*PROBLEM 1:* Reproduce the lines of the records word for word, covering the stretch from the line containing "Norsat AS © 2025" through the line containing "Mulitmedia Tilbehør".

*PROVIDED TEXT:*
·····
Fix nightly tests: modify kubectl exec syntax for creating new minio bucket (#2097)

Fixes #2096 For example failing test run, see: https://github.com/webrecorder/browsertrix/actions/runs/11121185534/job/30899729448 --------- Co-authored-by: Ilya Kreymer <ikreymer@users.noreply.github.com>
2024-10-21 20:41:19 -04:00 · 2024-10-21 20:41:19 -04:00 · f7426cc46a
commit f7426cc46a
parent 1b1819ba5a
4 changed files with 55 additions and 28 deletions
--- a/.github/workflows/k3d-nightly-ci.yaml
+++ b/.github/workflows/k3d-nightly-ci.yaml
@ -79,7 +79,7 @@ jobs:
        run: kubectl wait --for=condition=ready pod --all --timeout=240s

      - name: Create Extra Test Buckets
-        run:  kubectl exec -i deployment/local-minio -c minio mkdir /data/replica-0
+        run:  kubectl exec -i deployment/local-minio -c minio -- mkdir /data/replica-0

      - name: Run Tests
        run: pytest -vv ./backend/test_nightly/test_*.py
--- a/backend/btrixcloud/crawlconfigs.py
+++ b/backend/btrixcloud/crawlconfigs.py
@ -592,8 +592,9 @@ class CrawlConfigOps:
        update_query: dict[str, object] = {}

        running_crawl = await self.get_running_crawl(cid)
-        # only look up last finished crawl if no crawls running, otherwise
-        # lastCrawl* stats are already for running crawl
+
+        # If crawl is running, lastCrawl* stats are already for running crawl,
+        # so there's nothing to update other than size and crawl count
        if not running_crawl:
            match_query = {
                "cid": cid,
@ -603,26 +604,36 @@ class CrawlConfigOps:
            last_crawl = await self.crawls.find_one(
                match_query, sort=[("finished", pymongo.DESCENDING)]
            )
·····
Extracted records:
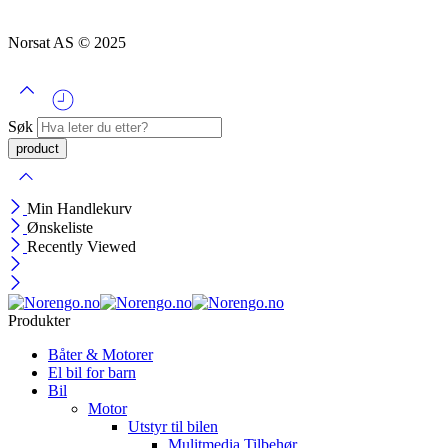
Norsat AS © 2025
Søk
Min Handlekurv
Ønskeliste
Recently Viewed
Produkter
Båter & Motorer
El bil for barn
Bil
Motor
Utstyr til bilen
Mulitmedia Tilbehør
·····
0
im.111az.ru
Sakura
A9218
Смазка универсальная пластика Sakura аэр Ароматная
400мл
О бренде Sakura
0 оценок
·····
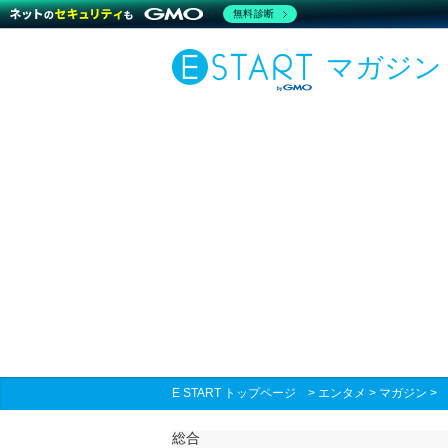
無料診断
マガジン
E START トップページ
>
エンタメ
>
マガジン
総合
·····
*PROBLEM 2:* Quote the nightly-tests commit page verbatim, covering the stretch from "- name: Run" through "running_crawl = await self.get_running_crawl(cid)".

*ANSWER SPACE 1:*
Norsat AS © 2025
Søk
Min Handlekurv
Ønskeliste
Recently Viewed
Produkter
Båter & Motorer
El bil for barn
Bil
Motor
Utstyr til bilen
Mulitmedia Tilbehør

*ANSWER SPACE 2:*
- name: Run Tests
        run: pytest -vv ./backend/test_nightly/test_*.py
--- a/backend/btrixcloud/crawlconfigs.py
+++ b/backend/btrixcloud/crawlconfigs.py
@ -592,8 +592,9 @@ class CrawlConfigOps:
        update_query: dict[str, object] = {}

        running_crawl = await self.get_running_crawl(cid)